**What you need to do:** Find the count of lines in the material below that include the word "macros". State nothing but that number.

**Data section:**
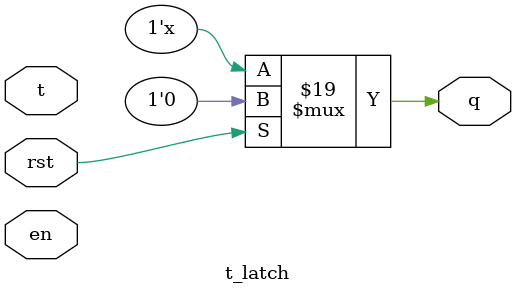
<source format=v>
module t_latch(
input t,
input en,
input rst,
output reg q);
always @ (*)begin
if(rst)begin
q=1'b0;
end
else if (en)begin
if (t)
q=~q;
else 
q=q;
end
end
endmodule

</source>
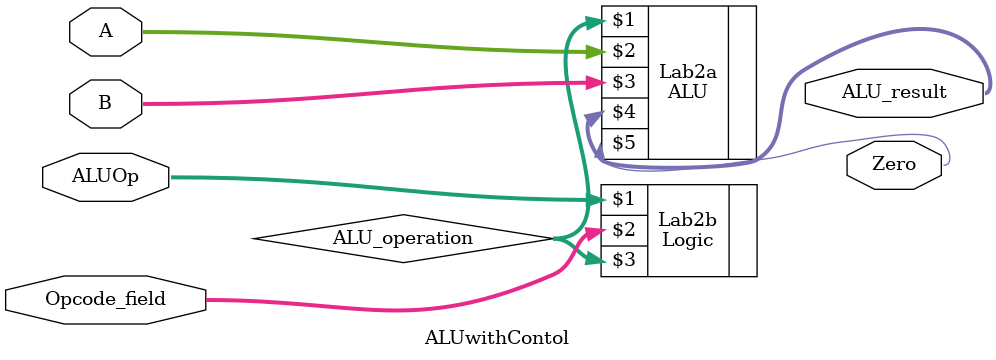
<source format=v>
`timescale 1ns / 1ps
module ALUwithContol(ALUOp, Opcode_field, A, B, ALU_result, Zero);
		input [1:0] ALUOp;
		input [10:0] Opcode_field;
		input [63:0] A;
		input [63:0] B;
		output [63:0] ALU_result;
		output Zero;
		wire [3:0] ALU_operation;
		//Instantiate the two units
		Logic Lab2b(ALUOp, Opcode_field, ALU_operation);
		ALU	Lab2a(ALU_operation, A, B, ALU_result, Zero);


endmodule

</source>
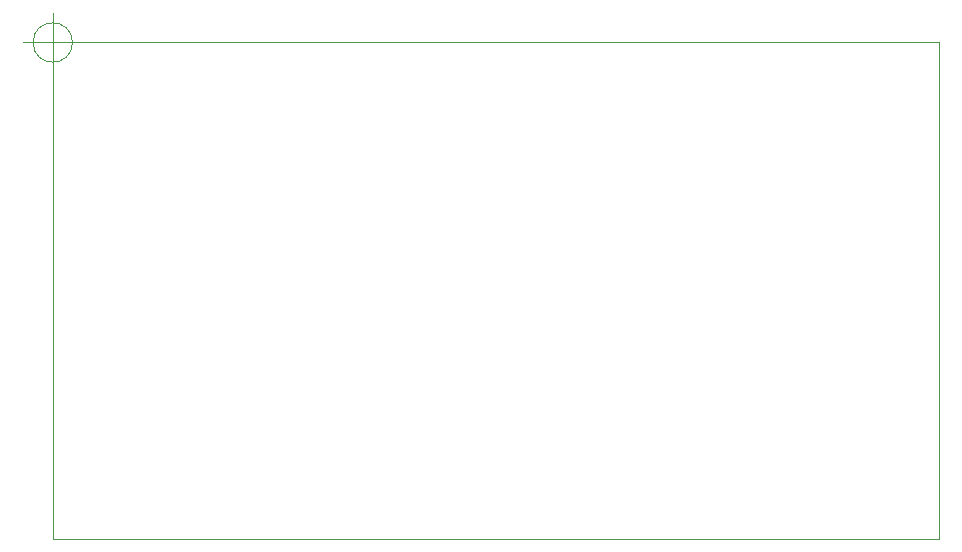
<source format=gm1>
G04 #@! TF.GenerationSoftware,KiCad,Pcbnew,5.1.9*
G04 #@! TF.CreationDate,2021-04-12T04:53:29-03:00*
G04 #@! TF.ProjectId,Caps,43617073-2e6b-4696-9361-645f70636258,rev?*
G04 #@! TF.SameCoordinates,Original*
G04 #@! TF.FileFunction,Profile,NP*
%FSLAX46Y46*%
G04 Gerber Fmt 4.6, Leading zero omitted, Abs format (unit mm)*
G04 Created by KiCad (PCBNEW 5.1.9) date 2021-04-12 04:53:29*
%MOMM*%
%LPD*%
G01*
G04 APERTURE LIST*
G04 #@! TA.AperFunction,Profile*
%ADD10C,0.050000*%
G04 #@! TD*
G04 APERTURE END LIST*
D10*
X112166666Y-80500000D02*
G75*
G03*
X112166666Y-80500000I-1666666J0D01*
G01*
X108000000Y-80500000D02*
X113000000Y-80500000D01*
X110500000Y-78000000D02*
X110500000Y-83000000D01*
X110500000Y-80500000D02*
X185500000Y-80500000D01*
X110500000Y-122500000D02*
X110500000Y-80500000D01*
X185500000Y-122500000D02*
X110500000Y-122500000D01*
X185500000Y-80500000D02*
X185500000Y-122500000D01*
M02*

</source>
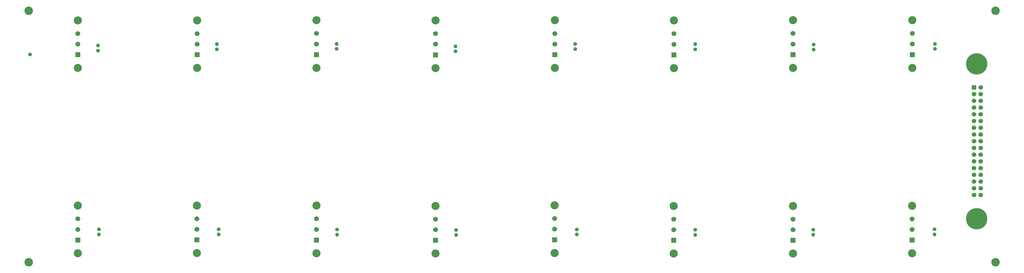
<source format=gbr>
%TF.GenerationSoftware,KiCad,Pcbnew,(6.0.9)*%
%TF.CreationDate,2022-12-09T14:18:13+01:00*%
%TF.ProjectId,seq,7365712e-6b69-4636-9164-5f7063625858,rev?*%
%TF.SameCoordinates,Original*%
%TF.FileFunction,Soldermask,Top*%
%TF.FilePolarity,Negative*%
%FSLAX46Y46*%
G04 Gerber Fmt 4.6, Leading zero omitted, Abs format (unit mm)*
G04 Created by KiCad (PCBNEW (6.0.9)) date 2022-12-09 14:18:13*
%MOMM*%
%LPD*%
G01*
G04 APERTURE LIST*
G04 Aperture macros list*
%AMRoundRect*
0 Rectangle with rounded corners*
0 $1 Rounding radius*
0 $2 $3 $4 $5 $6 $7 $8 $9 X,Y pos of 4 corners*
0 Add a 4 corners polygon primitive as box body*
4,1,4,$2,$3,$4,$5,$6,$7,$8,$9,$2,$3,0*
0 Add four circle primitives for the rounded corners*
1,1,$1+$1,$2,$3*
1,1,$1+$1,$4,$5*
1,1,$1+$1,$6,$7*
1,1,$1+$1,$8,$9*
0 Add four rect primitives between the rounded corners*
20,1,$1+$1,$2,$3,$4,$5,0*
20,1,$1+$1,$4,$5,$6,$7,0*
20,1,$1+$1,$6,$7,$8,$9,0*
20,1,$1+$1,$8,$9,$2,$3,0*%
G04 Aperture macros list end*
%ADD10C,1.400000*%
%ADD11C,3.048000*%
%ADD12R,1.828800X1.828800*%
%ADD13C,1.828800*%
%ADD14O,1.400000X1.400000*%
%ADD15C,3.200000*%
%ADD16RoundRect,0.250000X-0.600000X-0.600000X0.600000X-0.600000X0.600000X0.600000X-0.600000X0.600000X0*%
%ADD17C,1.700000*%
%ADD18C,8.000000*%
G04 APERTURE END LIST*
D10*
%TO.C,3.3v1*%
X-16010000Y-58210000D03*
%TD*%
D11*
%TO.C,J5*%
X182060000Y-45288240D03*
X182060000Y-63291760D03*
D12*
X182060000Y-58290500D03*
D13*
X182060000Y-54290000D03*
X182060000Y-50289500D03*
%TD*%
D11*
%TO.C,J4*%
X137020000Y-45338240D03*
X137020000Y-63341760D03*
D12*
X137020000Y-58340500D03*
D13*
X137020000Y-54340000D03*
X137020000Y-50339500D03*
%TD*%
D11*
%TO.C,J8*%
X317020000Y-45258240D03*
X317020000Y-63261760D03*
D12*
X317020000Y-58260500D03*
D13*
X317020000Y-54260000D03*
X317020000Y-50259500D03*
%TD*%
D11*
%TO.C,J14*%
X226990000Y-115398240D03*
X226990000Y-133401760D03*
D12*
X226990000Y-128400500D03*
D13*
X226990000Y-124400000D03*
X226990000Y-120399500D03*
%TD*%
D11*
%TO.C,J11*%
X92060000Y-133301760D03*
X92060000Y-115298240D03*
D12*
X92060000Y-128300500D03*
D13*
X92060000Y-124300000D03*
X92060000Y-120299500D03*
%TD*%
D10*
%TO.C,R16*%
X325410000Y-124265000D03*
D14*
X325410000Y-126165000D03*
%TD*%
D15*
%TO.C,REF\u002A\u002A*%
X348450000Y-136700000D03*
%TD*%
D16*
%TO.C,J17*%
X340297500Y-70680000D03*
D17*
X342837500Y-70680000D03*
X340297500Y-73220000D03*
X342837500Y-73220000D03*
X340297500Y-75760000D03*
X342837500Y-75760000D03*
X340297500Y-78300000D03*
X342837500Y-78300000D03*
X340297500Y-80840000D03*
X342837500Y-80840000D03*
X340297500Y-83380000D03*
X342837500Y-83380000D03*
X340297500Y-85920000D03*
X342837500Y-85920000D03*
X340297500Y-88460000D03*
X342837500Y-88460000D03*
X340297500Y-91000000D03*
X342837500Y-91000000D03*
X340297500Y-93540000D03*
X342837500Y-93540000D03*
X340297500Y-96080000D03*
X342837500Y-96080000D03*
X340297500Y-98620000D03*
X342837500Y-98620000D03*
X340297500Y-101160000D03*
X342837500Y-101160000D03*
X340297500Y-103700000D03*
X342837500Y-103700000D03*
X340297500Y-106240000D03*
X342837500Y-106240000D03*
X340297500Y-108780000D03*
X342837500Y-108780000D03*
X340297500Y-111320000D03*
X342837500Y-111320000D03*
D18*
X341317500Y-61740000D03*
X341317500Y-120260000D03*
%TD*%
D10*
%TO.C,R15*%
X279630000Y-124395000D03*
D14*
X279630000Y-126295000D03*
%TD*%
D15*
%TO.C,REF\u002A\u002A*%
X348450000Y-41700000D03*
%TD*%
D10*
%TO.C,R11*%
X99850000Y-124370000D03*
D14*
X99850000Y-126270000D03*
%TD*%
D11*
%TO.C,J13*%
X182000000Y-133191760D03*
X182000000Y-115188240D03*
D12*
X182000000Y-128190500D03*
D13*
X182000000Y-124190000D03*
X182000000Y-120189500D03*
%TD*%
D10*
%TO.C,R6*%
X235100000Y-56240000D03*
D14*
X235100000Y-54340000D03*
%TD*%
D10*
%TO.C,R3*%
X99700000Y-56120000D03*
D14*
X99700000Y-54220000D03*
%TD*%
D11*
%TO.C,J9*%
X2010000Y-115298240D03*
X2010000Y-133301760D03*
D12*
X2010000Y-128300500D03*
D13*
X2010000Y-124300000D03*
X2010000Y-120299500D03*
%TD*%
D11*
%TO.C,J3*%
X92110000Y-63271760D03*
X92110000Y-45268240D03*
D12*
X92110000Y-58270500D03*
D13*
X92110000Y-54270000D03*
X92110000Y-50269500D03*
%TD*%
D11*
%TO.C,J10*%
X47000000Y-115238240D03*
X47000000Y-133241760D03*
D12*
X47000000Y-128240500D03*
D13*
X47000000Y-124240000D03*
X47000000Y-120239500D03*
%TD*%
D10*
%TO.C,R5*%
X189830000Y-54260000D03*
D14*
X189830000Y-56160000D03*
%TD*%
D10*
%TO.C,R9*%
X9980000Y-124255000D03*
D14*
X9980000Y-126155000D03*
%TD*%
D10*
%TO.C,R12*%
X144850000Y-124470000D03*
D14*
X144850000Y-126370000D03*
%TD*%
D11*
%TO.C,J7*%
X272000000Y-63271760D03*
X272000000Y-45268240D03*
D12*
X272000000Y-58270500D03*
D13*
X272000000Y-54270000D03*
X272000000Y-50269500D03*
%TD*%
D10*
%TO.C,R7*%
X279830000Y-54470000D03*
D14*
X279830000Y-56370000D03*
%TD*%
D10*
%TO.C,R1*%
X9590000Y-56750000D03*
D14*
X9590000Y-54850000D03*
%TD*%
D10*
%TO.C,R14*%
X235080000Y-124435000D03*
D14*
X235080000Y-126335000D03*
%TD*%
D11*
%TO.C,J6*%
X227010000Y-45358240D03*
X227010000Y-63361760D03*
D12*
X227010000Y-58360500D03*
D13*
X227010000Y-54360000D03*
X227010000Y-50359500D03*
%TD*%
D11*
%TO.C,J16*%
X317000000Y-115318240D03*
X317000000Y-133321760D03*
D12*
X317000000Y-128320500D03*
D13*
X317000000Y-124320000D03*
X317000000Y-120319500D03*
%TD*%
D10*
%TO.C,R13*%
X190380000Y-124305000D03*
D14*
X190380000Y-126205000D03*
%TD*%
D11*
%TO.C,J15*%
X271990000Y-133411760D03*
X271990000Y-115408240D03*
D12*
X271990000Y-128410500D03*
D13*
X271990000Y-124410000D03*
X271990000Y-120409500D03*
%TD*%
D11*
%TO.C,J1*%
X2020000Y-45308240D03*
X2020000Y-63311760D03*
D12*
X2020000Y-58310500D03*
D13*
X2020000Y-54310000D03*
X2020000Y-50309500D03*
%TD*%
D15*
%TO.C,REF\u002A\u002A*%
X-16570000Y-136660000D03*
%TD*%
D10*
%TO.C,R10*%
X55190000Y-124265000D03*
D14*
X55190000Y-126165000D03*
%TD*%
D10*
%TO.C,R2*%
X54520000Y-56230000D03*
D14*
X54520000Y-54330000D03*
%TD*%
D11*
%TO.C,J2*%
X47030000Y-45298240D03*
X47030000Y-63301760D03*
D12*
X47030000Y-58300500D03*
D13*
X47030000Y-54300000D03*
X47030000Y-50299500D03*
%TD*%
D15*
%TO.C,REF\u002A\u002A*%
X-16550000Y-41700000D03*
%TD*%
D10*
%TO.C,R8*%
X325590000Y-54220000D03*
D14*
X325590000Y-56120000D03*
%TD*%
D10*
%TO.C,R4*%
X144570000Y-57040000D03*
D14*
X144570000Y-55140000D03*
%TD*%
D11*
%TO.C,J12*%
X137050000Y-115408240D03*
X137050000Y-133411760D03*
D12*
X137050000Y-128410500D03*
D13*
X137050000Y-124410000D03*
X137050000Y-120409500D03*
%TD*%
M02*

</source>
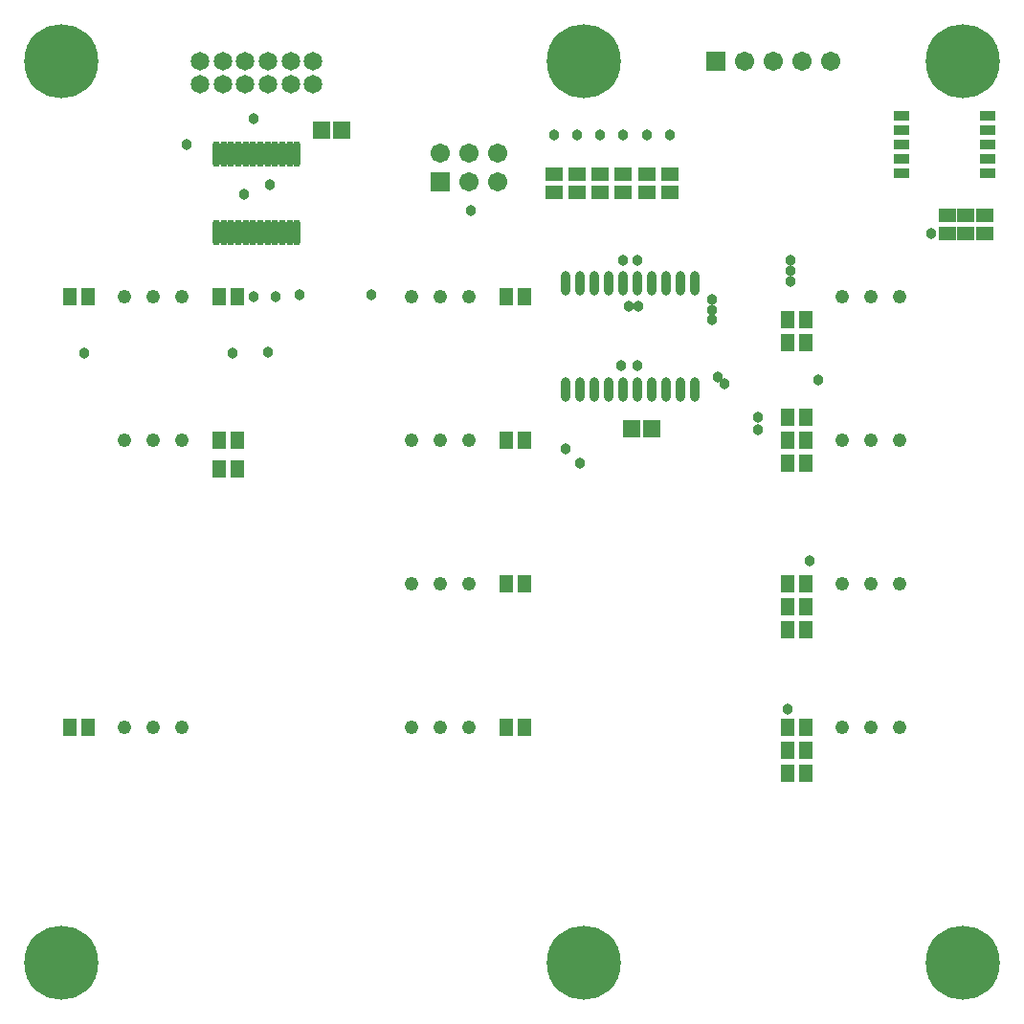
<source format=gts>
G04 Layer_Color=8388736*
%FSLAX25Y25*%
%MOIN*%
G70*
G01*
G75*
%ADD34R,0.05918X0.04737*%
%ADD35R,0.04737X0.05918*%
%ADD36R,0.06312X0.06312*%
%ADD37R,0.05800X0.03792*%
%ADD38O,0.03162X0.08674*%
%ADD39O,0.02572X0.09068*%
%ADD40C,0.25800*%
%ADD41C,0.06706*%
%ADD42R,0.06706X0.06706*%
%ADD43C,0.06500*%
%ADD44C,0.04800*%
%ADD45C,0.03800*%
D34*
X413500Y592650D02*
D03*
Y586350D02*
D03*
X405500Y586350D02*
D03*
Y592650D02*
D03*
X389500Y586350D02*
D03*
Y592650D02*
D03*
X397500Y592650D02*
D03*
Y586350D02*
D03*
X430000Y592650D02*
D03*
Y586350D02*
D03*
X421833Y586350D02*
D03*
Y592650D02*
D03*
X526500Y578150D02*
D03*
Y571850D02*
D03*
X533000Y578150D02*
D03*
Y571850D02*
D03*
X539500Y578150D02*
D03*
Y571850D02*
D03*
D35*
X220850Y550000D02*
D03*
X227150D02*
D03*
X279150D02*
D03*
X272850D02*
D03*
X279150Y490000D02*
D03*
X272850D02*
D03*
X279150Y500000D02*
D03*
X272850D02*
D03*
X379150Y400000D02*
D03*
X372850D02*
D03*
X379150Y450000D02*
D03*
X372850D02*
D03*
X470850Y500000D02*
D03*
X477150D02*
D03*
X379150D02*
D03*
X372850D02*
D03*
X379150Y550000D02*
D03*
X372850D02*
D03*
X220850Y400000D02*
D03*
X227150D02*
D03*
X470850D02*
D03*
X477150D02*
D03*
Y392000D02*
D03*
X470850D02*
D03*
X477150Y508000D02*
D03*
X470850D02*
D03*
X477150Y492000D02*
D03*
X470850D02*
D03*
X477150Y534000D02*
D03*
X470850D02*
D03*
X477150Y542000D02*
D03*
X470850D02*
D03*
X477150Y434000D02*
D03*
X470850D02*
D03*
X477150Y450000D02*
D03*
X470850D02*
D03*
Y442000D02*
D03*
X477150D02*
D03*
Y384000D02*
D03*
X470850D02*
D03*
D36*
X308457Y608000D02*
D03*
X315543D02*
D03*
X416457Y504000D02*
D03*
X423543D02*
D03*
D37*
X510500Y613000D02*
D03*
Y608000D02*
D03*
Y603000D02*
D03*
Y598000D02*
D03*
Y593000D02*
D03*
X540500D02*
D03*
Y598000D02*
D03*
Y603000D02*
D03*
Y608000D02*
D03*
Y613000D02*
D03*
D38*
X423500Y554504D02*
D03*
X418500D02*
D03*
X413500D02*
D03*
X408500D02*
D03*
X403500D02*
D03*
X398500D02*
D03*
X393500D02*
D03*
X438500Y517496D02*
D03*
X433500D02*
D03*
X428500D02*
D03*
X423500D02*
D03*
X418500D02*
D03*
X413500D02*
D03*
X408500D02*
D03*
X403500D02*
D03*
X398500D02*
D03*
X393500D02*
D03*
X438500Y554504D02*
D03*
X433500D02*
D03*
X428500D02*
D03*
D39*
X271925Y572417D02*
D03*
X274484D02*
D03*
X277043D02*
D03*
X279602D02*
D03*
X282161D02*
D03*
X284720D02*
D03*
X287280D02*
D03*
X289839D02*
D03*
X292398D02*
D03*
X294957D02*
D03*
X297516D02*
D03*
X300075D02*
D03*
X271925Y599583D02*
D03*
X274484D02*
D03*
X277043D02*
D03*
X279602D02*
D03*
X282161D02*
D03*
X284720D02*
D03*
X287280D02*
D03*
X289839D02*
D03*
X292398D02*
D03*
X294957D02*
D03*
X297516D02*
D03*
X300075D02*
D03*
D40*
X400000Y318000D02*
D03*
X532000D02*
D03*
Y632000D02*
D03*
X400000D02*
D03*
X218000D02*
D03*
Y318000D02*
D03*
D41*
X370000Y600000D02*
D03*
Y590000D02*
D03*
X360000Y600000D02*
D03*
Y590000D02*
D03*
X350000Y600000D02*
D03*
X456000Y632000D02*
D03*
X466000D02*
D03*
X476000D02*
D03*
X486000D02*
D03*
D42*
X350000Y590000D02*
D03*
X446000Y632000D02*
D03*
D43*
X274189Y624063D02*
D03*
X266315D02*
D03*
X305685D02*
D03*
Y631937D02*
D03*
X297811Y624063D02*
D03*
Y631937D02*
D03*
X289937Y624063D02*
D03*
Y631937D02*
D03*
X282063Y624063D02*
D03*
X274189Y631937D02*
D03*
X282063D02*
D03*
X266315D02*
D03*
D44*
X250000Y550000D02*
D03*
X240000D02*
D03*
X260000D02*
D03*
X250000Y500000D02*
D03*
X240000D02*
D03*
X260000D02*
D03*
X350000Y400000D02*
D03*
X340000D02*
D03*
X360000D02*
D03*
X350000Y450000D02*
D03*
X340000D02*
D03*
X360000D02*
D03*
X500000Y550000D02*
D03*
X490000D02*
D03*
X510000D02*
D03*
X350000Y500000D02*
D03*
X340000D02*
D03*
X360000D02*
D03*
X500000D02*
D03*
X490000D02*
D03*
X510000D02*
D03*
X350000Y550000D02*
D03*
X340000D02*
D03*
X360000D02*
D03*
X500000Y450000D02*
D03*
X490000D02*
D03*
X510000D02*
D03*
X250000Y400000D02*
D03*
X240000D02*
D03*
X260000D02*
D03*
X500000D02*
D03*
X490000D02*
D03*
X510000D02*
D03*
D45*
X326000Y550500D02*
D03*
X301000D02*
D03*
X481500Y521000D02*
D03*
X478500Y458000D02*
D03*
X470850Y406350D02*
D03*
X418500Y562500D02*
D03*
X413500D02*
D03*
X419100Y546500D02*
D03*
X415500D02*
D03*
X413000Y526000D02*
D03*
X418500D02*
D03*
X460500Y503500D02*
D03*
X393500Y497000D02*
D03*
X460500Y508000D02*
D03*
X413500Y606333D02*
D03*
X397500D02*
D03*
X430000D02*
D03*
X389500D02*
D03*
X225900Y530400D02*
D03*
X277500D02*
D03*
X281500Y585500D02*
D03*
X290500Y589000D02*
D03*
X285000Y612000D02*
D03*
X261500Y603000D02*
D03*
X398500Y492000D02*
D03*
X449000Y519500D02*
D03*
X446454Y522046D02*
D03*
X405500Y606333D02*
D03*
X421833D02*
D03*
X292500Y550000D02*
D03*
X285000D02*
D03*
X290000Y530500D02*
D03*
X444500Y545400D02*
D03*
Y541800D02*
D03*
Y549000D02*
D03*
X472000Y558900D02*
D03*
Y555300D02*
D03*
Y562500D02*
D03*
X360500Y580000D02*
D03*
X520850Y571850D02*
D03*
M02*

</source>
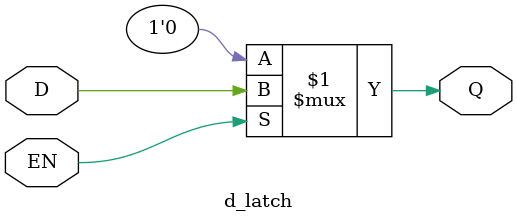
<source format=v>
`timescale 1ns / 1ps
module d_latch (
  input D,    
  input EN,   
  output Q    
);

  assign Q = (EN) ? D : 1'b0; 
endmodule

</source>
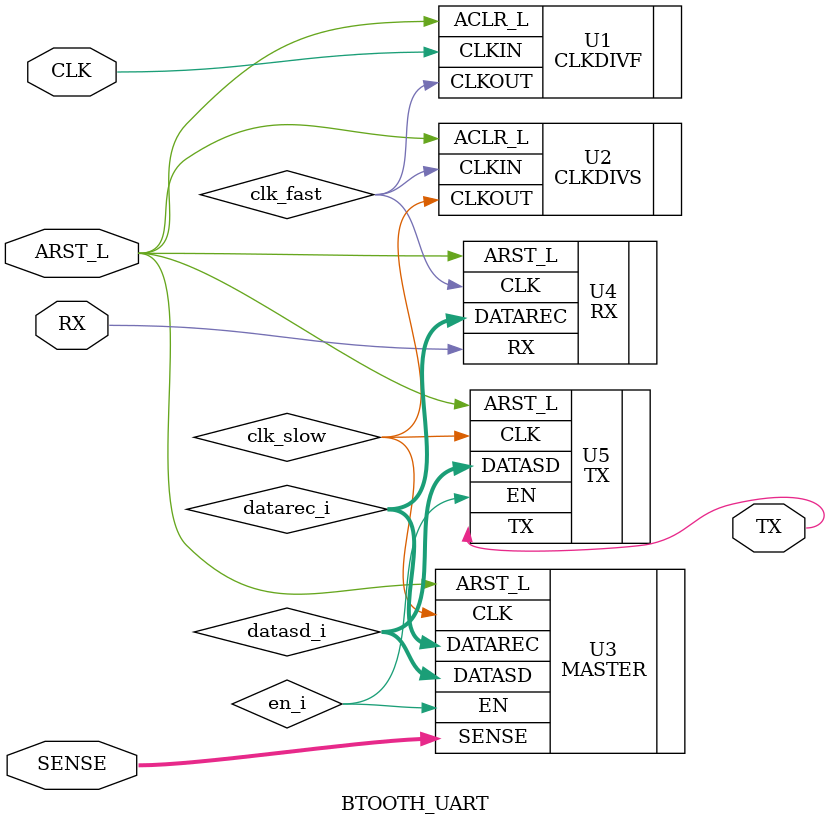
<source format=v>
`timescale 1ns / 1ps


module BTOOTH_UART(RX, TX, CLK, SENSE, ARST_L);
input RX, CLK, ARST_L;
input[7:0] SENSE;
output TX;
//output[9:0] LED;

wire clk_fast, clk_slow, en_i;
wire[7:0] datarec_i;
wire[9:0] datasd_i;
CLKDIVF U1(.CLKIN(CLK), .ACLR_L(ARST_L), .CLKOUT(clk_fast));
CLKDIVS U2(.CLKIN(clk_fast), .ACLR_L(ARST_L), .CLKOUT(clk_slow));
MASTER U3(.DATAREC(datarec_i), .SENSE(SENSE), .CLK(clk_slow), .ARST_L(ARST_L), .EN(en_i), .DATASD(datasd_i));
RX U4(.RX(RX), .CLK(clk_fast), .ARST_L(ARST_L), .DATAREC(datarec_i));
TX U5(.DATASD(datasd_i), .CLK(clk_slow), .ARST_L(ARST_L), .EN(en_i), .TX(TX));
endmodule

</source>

**Solution to the problem:** 2